[Keypoint text descriptions]
######

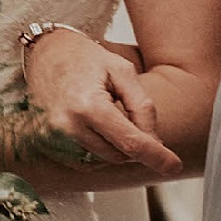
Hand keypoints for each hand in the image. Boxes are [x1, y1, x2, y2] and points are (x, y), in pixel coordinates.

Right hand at [21, 29, 180, 185]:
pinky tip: (90, 125)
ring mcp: (54, 139)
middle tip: (124, 111)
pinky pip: (83, 162)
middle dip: (132, 141)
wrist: (46, 53)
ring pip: (103, 160)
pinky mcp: (47, 146)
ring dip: (113, 144)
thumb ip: (142, 106)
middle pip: (118, 154)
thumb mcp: (122, 71)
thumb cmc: (84, 58)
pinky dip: (96, 149)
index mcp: (88, 106)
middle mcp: (68, 127)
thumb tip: (154, 141)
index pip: (130, 142)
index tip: (173, 166)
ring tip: (102, 113)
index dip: (156, 156)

######

_Exercise_
Look through the records for the string "index". Copy every line that has it.

_Solved exercise_
index mcp: (88, 106)
index pip: (130, 142)
index tip: (173, 166)
index dip: (156, 156)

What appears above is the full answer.